# [error] [client 127.0.0.1] client denied by server configuration:



## weltz (4. Nov. 2011)

Hallo

habe ISPConfig installiert, es läuft alles wunderbar !

Bekomme jedoch alle 5 Minuten eine Fehlermeldung im apache2/error.log

[error] [client 127.0.0.1] client denied by server configuration: /var/www/conf

Es werden alle Clients aufgelistet, so dass bei 10 Clients 10x diese Fehlermeldung darsteht inclusive /var/www/conf und /var/www/clients

[error] [client 127.0.0.1] client denied by server configuration: /var/www/example.com

[error] [client 127.0.0.1] client denied by server configuration: /var/www/test.de

usw.

OS: Debian 6

Kann mir da jemand helfen?

Vielen Dank !!


----------



## Till (4. Nov. 2011)

Hast Du bei Dir veilleicht den apache default vhost deaktiviert?


----------



## weltz (4. Nov. 2011)

Nein, default ist aktiviert mit folgendem Code:


```
<VirtualHost *:80>
        ServerAdmin [EMAIL="webmaster@localhost"]webmaster@localhost[/EMAIL]
        DocumentRoot /var/www
        <Directory />
                Options FollowSymLinks
                AllowOverride None
        </Directory>
        <Directory /var/www/>
                Options Indexes FollowSymLinks MultiViews
                AllowOverride All
                Order allow,deny
                allow from all
        </Directory>
        ScriptAlias /cgi-bin/ /usr/lib/cgi-bin/
        <Directory "/usr/lib/cgi-bin">
                AllowOverride None
                Options +ExecCGI -MultiViews +SymLinksIfOwnerMatch
                Order allow,deny
                Allow from all
        </Directory>
        ErrorLog ${APACHE_LOG_DIR}/error.log
        # Possible values include: debug, info, notice, warn, error, crit,
        # alert, emerg.
        LogLevel warn
        CustomLog ${APACHE_LOG_DIR}/access.log combined
    Alias /doc/ "/usr/share/doc/"

*Auflistung*:
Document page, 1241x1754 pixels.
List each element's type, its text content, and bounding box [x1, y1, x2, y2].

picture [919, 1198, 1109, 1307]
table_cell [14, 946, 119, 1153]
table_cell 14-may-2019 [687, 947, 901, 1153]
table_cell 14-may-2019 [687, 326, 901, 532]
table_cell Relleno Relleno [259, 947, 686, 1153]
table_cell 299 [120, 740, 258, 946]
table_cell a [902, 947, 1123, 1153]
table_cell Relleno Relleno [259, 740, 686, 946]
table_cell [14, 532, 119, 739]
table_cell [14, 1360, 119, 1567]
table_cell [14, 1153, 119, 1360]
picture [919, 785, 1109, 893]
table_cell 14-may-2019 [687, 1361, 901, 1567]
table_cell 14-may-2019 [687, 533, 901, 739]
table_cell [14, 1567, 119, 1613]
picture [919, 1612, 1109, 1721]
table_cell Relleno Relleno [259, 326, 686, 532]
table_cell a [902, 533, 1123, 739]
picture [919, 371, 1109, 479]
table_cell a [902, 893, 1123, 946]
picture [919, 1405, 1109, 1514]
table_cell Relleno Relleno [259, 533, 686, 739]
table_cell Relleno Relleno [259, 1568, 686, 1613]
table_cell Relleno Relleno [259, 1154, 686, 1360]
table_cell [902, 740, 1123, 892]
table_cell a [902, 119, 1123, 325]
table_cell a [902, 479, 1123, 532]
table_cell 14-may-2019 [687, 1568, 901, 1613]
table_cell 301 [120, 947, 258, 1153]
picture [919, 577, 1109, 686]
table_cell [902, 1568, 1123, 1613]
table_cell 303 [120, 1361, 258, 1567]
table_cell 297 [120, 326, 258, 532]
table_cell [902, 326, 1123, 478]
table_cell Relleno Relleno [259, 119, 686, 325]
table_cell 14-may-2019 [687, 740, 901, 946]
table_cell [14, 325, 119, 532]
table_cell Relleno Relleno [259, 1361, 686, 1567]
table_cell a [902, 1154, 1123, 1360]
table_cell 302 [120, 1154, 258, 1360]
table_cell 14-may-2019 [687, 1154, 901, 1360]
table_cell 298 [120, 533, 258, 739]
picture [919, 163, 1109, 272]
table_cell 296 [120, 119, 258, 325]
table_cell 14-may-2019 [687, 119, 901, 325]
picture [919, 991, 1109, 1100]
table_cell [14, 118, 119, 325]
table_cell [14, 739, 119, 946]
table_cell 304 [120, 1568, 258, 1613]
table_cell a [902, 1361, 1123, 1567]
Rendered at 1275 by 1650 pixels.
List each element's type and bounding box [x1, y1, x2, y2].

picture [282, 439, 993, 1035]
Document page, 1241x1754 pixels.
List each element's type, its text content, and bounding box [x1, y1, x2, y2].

*Aufgabe 1*: Erkläre anhand des Forenthreads zur Apache-Fehlermeldung, warum die Meldung bei 10 Clients zehnmal im error.log erscheint.
*Aufgabe 2*: Setze den Forenthread zur Apache-Fehlermeldung im Anschluss an die letzte gezeigte Zeile fort.

*Antwort 1*: Im Log werden alle Clients aufgelistet, deshalb erscheint die Meldung für jeden Client einmal. Bei 10 Clients steht sie also zehnmal da. Dazu kommen die Einträge für /var/www/conf und /var/www/clients.

*Antwort 2*:
    <Directory "/usr/share/doc/">
        Options Indexes MultiViews FollowSymLinks
        AllowOverride None
        Order deny,allow
        Deny from all
        Allow from 127.0.0.0/255.0.0.0 ::1/128
    </Directory>
</VirtualHost>
```


----------



## Viperdriver2000 (28. Dez. 2013)

ich weiß ist schon etwas älter, aber ich habe gerade das selbe Problem.

cat /etc/apache2/sites-available/default

```
<VirtualHost *:80>
        ServerAdmin webmaster@localhost

        DocumentRoot /var/www
        <Directory />
                Options FollowSymLinks
                AllowOverride None
        </Directory>
        <Directory /var/www/>
                Options Indexes FollowSymLinks MultiViews
                AllowOverride None
                Order allow,deny
                allow from all
        </Directory>

        ScriptAlias /cgi-bin/ /usr/lib/cgi-bin/
        <Directory "/usr/lib/cgi-bin">
                AllowOverride None
                Options +ExecCGI -MultiViews +SymLinksIfOwnerMatch
                Order allow,deny
                Allow from all
        </Directory>

        ErrorLog ${APACHE_LOG_DIR}/error.log

        # Possible values include: debug, info, notice, warn, error, crit,
        # alert, emerg.
        LogLevel warn

        CustomLog ${APACHE_LOG_DIR}/access.log combined
</VirtualHost>
```
@weltz
Wie hast du das "Problem" gelöst?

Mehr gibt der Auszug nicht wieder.